While some foodies maintain that Crock-Pots are making a comeback, the truth is, they never really left the marketplace. Since 1971, when Rival introduced it, more than 100 million of the slow cookers have sold.
Demographic studies conducted by the corporation show that more than half of the Crock-Pot users are married and parents. Most consumers purchase Crock-Pots in the winter months, and the majority of them live right here in the southeastern U.S.
"Usually, it's the mom who uses it, but we do find a lot of men who cook with it too, like hunters, who use them to cook game, and truckers, who set them up and cook while driving," says Veronika Hayden, a product manager at Crock-Pot headquarters in central Massachusetts.
Memphian Robin Pack, who spends his days working as a product director for First Data Inc., regularly uses a Crock-Pot to prepare meals for his wife and child. "I always wanted one, but my wife was afraid it would burn down the house," he says. "I had to convince her that I really needed it, and we finally got one this year."
Can you really put raw meat and vegetables in the pot, then plug it in to simmer away while you're at the office?
"Absolutely -- that's the whole purpose," Hayden maintains. "It's perfectly safe to leave it unattended. That's the benefit of it."

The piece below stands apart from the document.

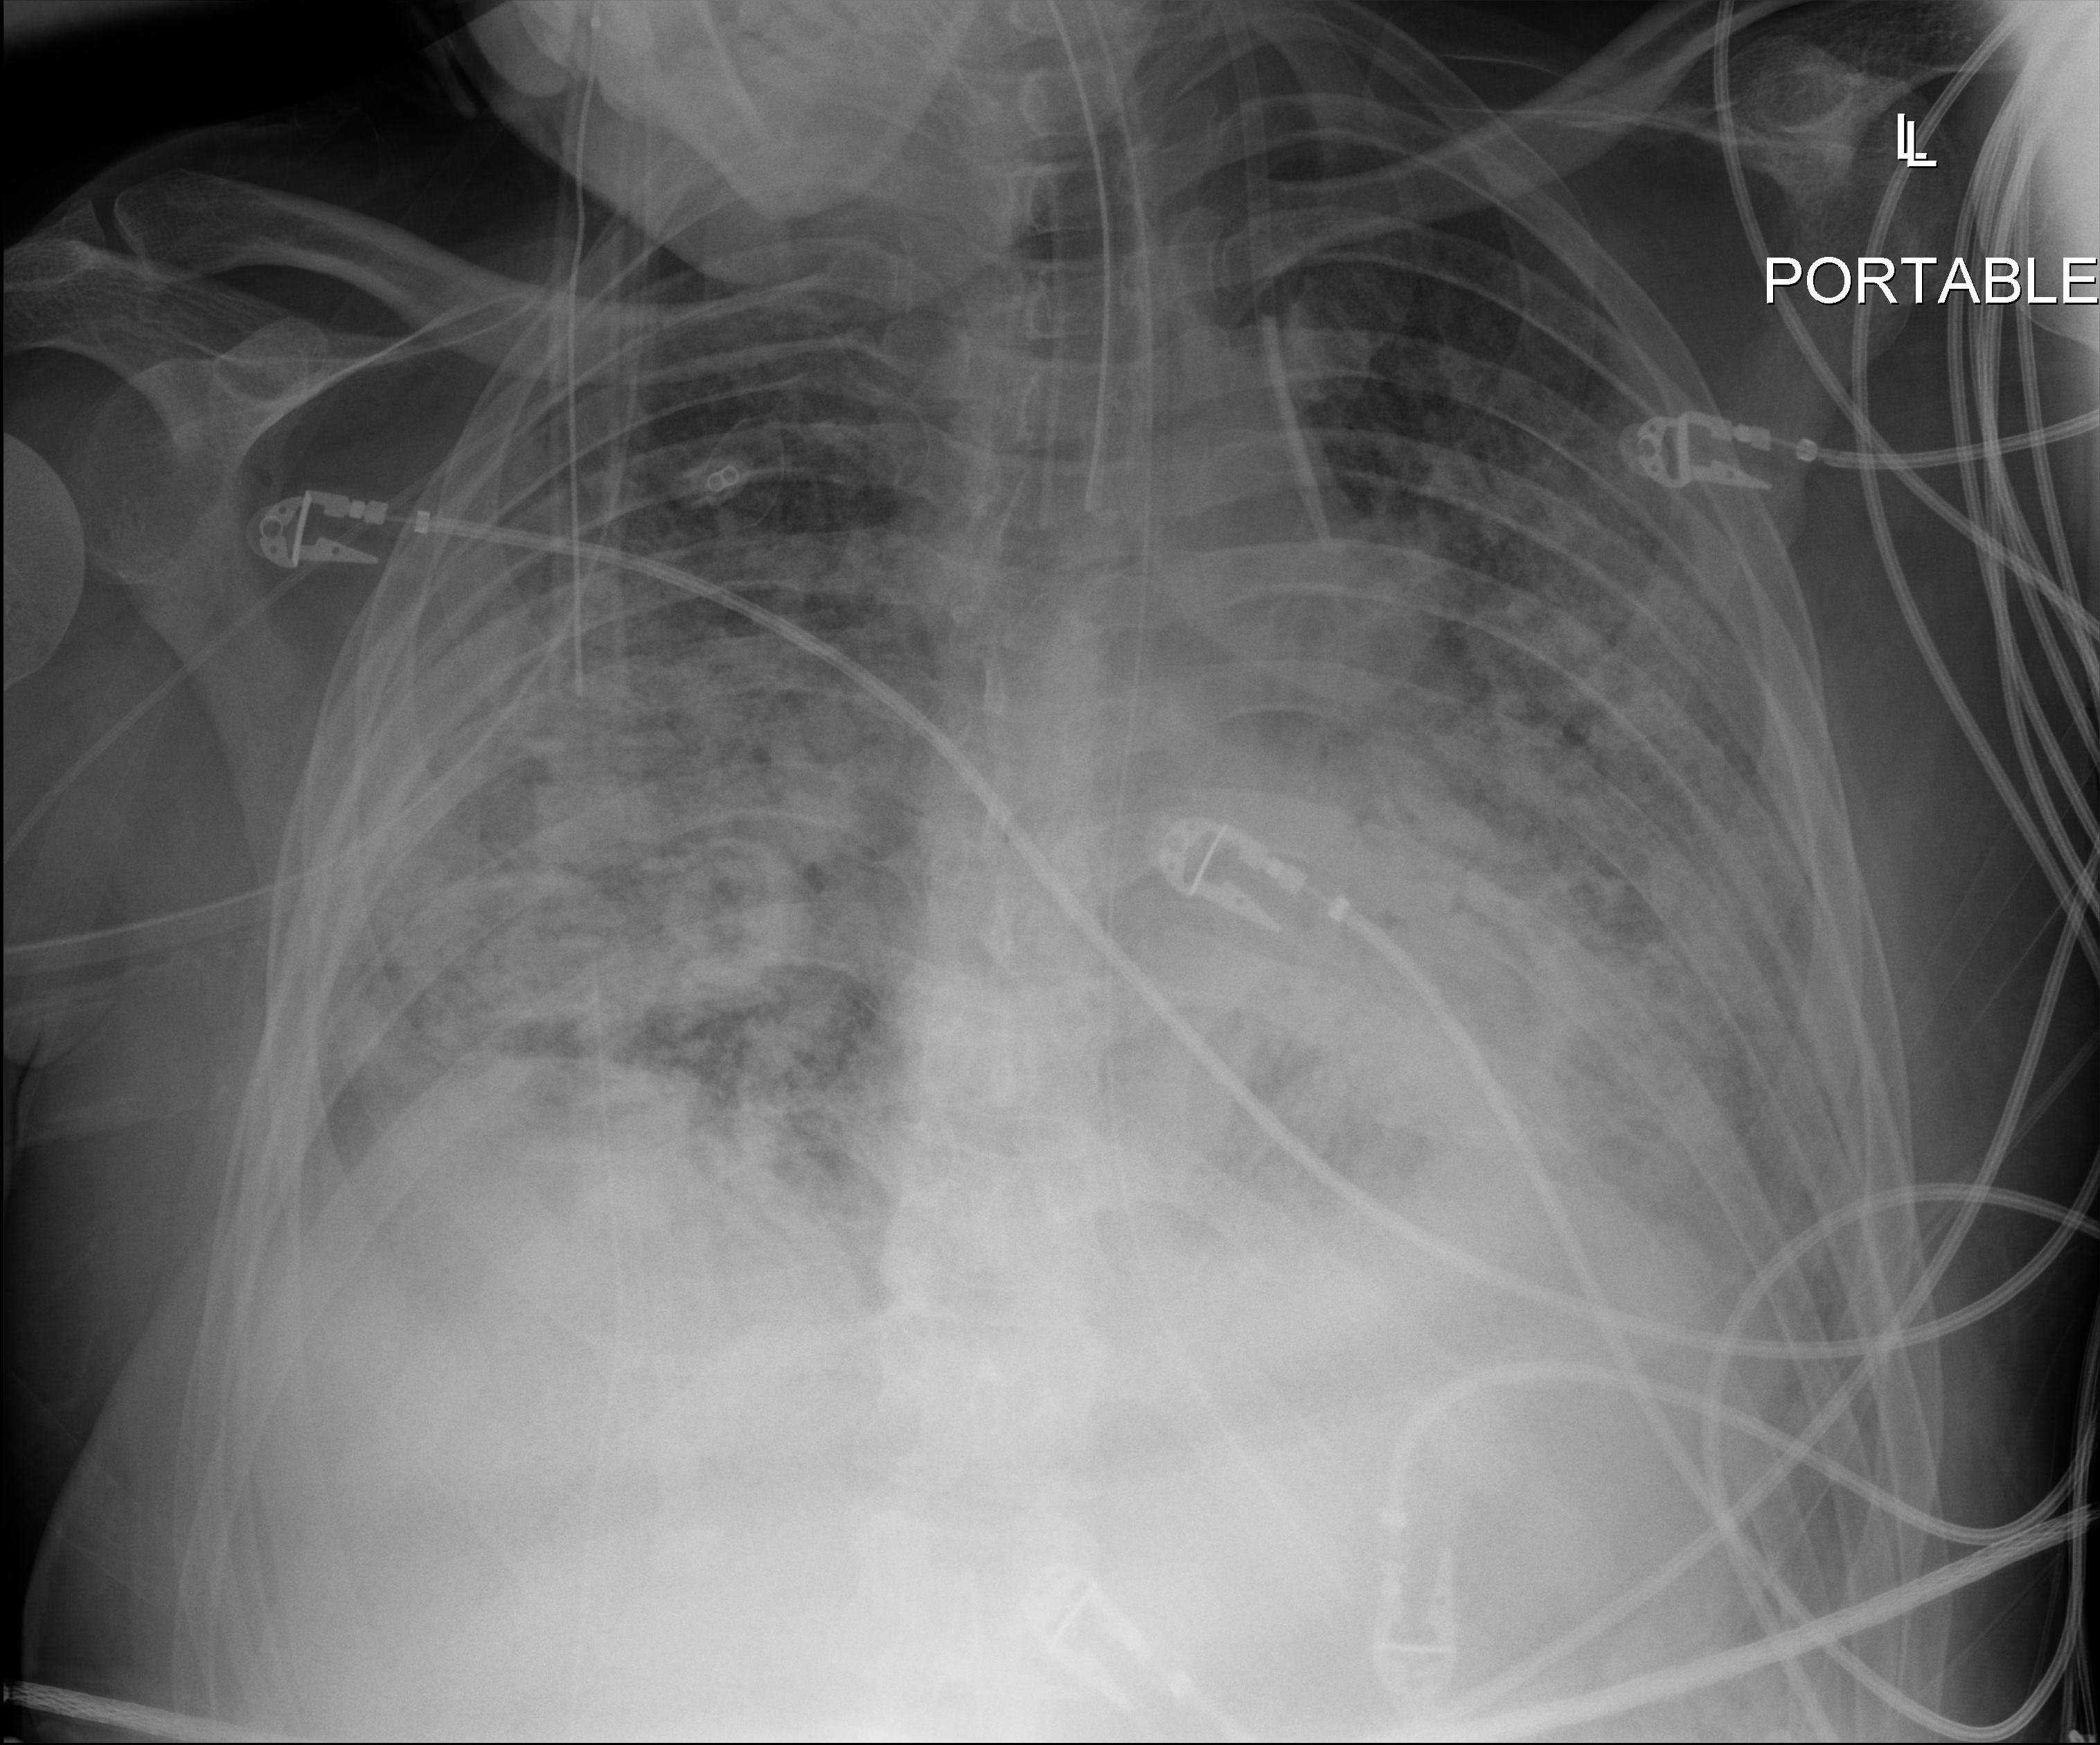
Chest radiograph (digital radiography); anteroposterior (AP) projection. Male patient hospitalised with COVID-19, age 18–59 years.
Admission-level facts for this patient (not findings on this image; timing relative to this image not recorded):
- admitted to intensive care during this hospital stay: yes
- diabetes (admission record): no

Newer Crock-Pot models, she explains, have added features that will automatically shift from cooking to warming temperatures, "so that even if you're home late, the food has finished cooking and been on warm, ready to eat.
"Most recently," Hayden adds, "our biggest development has been VersaWare, a ceramic stoneware that's safe to put on the stovetop. That way you can brown meat in it on the stove instead of using a skillet. Then you add ingredients and turn it on, so it's true one-pot cooking."
The heating element inside a Crock-Pot uses about as much wattage as a light bulb to keep the temperature hovering below 200 degrees Fahrenheit, while the loose-fitting glass lid prevents pressure from building up. The technique is in direct contrast to a pressure cooker, which uses a hermetic seal and extremely hot temperatures to cook food.
Because Crock-Pots work slowly and at such a low temperature, liquids don't evaporate. And unlike poaching or boiling, liquids don't contribute much to the cooking process other than helping distribute flavors between, say, meats and vegetables.
"When I used it for the first time, I was surprised by how little water I was supposed to use," Pack admits. "But before going to work that day, I put the veggies in and the meat on top with a little bit of water, just like the recipe said. I didn't add more liquid until I got home that night, and it made a pretty good beef stew!"
Since then, Pack has cooked everything from links of bratwurst (simmered in beer, then browned on the stovetop) to a whole pork shoulder. ("It was a fiasco," he says, "because it barely fit, and I had to smush it in there.")
Most of his recipes, he says, come from an unlikely source: the "Food & Drink" section of the Goner Records message board, where garage rockers can be found exchanging tips on cooking fare ranging from jambalaya, stuffed cabbage rolls, and chicken and dumplings to short ribs, meatballs, and pork chops via the slow-cooking method.
According to Hayden, there have been nearly 100 cookbooks dedicated to Crock-Pot techniques published in the last three years. Survey the offerings on Amazon, and you'll see 500-plus titles on the subject, including Not Your Mother's Home Cooker Cookbook and The Ultimate Rush Hour Recipe Collection and compendiums of diet-friendly ideas, cheap family meals, and vegetarian recipes.
"The campiness is definitely part of the Crock-Pot's popularity," she says of the slow cooker's retro appeal, "but it factors into a health trend too. People, like busy parents and full-time workers, are thinking how can they create a more healthy and economical meal, instead of ordering pizza or getting take-out every night."